Saved entries
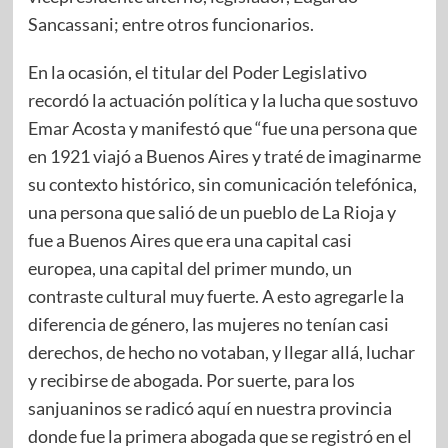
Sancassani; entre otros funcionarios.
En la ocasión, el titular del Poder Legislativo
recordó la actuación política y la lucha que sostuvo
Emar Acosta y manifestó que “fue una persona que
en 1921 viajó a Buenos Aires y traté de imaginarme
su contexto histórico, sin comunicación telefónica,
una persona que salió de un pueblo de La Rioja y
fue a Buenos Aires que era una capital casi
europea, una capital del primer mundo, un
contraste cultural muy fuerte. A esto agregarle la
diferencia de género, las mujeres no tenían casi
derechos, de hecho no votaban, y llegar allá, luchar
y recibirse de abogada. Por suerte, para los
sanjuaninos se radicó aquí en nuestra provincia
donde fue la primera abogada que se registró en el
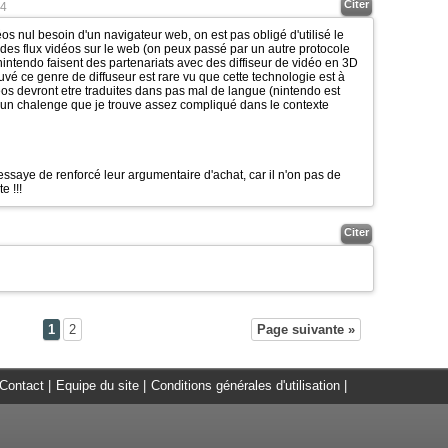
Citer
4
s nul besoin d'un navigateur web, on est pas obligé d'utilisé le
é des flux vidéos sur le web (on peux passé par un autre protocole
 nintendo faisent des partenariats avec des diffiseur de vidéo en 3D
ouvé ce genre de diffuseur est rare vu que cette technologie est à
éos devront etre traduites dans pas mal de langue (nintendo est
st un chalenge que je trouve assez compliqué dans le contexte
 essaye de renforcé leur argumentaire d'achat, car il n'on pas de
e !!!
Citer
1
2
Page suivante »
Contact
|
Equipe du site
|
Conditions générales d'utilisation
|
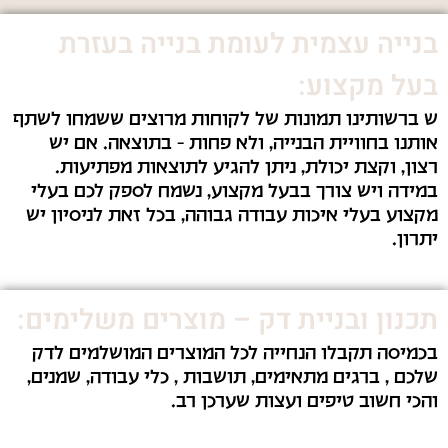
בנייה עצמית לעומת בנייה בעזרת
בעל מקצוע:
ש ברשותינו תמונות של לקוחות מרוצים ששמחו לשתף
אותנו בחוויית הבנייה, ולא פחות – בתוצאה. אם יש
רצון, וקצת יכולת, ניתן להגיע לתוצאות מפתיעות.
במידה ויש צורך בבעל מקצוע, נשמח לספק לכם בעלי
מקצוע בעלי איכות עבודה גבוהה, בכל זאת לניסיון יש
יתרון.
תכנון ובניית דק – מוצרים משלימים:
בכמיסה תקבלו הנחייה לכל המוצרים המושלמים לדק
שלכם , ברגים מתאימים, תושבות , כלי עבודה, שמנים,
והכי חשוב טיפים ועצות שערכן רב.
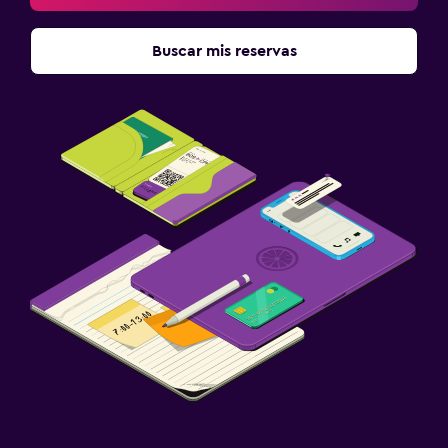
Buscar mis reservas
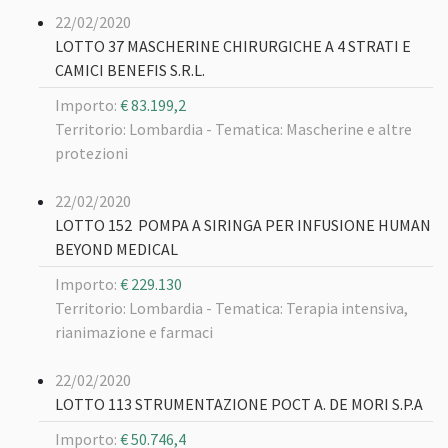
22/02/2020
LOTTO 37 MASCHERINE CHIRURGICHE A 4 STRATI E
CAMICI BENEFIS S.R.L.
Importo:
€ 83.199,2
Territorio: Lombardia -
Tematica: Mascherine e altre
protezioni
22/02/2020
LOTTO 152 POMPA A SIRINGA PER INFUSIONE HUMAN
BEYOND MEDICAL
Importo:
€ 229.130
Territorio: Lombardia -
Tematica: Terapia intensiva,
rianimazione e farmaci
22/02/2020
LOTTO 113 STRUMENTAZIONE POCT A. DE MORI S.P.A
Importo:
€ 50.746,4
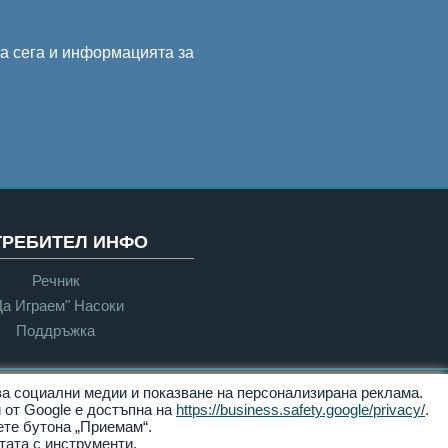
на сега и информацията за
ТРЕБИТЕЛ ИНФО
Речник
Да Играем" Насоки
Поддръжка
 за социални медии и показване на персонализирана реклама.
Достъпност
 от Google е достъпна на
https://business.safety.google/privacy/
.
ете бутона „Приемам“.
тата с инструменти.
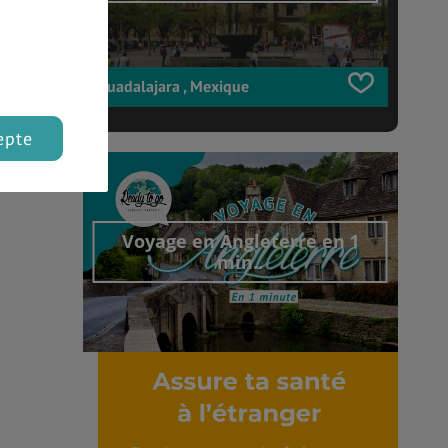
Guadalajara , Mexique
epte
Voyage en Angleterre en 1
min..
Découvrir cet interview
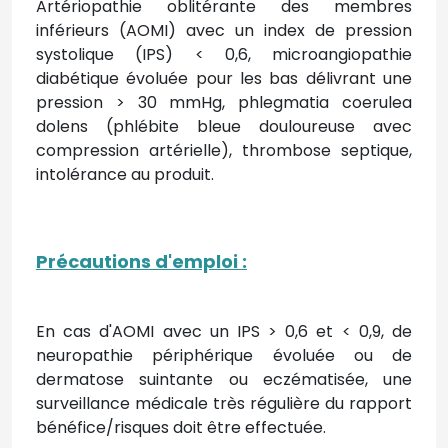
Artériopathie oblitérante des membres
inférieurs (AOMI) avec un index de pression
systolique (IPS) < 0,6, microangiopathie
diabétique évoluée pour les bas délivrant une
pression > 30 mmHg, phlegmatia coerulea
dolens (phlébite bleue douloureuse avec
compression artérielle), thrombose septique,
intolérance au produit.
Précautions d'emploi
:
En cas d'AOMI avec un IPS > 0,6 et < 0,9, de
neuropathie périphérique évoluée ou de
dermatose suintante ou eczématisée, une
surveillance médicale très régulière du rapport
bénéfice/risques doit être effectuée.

==

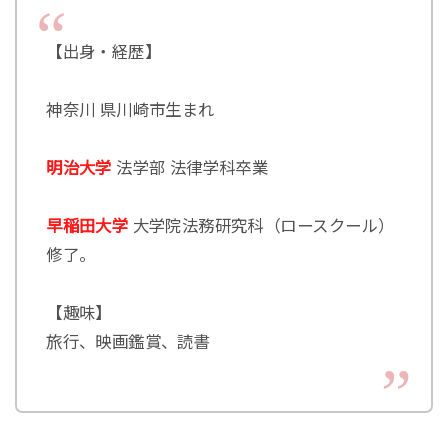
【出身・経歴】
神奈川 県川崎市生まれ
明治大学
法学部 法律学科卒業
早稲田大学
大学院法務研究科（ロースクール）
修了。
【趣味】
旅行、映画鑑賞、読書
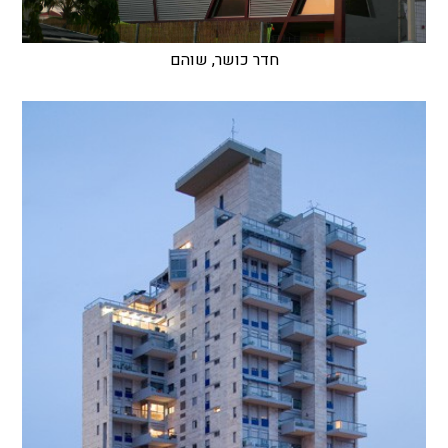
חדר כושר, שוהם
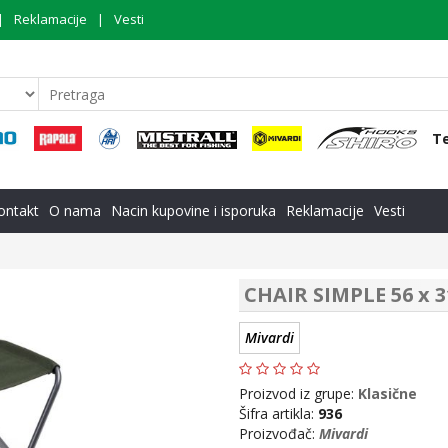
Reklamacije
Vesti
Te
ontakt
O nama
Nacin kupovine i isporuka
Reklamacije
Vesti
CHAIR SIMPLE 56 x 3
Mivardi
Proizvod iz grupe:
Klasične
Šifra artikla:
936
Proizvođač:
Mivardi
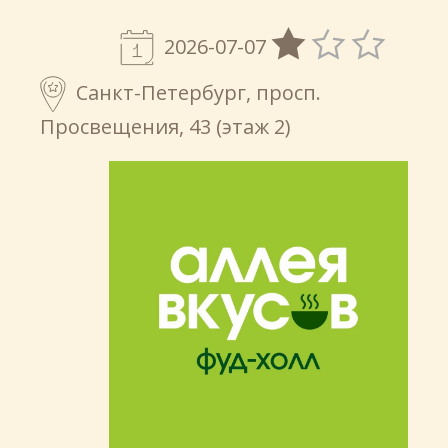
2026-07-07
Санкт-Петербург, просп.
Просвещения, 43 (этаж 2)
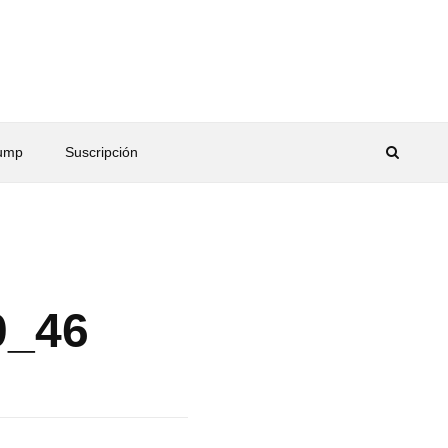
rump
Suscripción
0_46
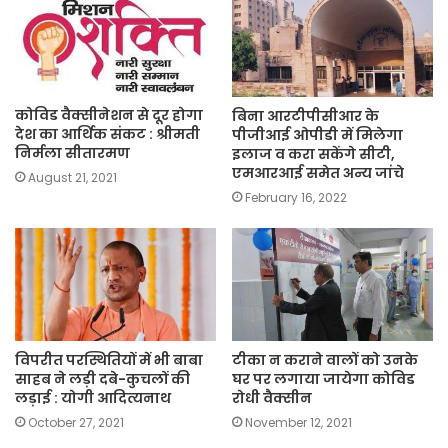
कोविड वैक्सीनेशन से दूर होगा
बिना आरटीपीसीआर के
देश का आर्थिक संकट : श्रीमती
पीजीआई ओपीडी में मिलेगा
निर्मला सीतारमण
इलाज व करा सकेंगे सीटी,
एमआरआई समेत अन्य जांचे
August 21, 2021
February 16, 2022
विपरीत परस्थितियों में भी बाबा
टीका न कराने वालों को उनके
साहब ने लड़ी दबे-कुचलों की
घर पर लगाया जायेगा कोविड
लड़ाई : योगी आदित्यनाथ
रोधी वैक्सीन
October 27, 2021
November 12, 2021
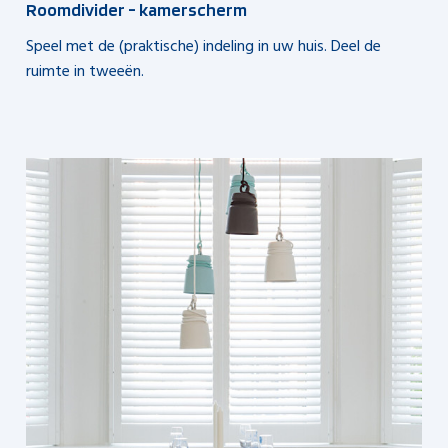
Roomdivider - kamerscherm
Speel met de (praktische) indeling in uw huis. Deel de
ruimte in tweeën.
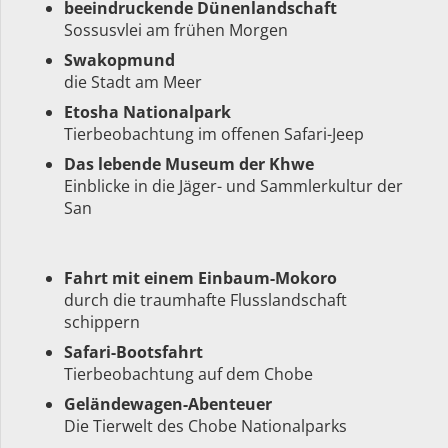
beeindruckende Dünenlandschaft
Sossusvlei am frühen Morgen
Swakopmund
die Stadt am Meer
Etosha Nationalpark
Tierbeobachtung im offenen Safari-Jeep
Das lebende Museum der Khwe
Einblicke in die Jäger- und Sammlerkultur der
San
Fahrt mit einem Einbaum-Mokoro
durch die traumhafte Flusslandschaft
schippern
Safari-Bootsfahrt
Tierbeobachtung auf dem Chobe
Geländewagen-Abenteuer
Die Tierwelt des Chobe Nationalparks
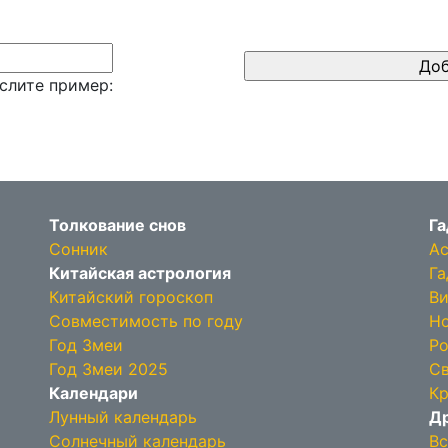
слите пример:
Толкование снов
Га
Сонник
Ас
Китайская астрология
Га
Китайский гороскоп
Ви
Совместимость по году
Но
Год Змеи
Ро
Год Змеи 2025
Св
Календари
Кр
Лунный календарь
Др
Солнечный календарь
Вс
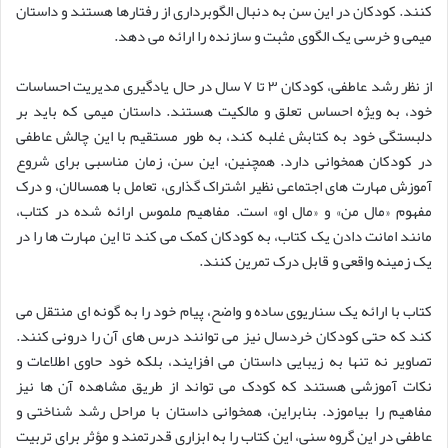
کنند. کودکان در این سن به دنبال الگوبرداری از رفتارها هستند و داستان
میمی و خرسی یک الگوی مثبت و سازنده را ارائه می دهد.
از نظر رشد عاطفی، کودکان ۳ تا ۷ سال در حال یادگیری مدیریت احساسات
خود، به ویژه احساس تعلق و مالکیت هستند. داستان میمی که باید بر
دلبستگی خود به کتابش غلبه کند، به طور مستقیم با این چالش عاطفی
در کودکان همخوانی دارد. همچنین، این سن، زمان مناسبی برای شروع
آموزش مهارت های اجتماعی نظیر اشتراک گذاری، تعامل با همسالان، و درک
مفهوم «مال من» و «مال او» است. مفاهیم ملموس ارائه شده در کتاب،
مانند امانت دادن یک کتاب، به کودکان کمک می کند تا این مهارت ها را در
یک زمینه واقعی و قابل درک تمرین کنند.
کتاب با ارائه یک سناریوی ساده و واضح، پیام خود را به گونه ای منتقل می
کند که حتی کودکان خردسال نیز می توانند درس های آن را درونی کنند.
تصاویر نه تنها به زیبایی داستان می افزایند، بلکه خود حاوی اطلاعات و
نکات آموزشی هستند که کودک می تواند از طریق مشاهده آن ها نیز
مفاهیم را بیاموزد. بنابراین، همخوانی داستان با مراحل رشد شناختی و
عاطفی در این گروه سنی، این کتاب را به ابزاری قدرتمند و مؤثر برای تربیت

- [Work to complete]
Exactly the lines above from the one with "Sancassani; entre otros funcionarios." to the one with "derechos, de hecho", both included, are to be quoted; leave the rest out.

- [Solution to the exercise]
Sancassani; entre otros funcionarios.
En la ocasión, el titular del Poder Legislativo
recordó la actuación política y la lucha que sostuvo
Emar Acosta y manifestó que “fue una persona que
en 1921 viajó a Buenos Aires y traté de imaginarme
su contexto histórico, sin comunicación telefónica,
una persona que salió de un pueblo de La Rioja y
fue a Buenos Aires que era una capital casi
europea, una capital del primer mundo, un
contraste cultural muy fuerte. A esto agregarle la
diferencia de género, las mujeres no tenían casi
derechos, de hecho no votaban, y llegar allá, luchar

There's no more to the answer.